_WHAT IS EXPECTED_
Return the count of lines in the records that include the string "private", and nothing besides it.
━━━━━━
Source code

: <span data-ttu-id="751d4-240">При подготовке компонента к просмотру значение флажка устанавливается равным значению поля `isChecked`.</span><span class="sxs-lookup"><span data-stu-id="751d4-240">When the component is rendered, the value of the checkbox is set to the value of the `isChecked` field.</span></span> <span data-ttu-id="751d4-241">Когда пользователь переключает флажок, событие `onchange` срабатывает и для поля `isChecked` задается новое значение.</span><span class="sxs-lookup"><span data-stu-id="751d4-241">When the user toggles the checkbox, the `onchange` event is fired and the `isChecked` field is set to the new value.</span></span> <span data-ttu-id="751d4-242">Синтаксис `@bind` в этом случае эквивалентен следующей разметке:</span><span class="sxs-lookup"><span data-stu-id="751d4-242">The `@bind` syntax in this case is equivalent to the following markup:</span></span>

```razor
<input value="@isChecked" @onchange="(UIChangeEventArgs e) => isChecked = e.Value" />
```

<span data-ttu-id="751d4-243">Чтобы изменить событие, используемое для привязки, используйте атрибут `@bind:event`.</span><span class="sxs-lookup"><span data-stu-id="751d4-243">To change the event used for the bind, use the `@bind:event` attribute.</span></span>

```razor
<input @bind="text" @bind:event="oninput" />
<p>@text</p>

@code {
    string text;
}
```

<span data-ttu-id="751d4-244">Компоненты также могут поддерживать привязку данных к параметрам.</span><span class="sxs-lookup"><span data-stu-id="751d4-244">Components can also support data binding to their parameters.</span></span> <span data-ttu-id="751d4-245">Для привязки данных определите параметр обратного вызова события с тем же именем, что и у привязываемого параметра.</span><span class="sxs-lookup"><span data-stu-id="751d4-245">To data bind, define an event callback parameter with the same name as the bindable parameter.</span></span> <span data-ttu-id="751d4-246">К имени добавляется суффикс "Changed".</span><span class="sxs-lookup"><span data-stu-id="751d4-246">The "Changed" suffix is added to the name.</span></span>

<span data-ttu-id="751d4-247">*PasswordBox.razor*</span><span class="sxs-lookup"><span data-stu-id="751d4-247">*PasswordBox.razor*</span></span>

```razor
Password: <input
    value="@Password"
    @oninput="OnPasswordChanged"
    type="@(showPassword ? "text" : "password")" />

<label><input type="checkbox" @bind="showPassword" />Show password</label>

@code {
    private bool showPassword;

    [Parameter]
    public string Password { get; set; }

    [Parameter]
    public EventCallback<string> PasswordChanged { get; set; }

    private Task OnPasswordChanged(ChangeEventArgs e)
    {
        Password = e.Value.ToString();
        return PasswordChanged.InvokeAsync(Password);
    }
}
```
━━━━━━
_ANSWER TO THIS TASK_
2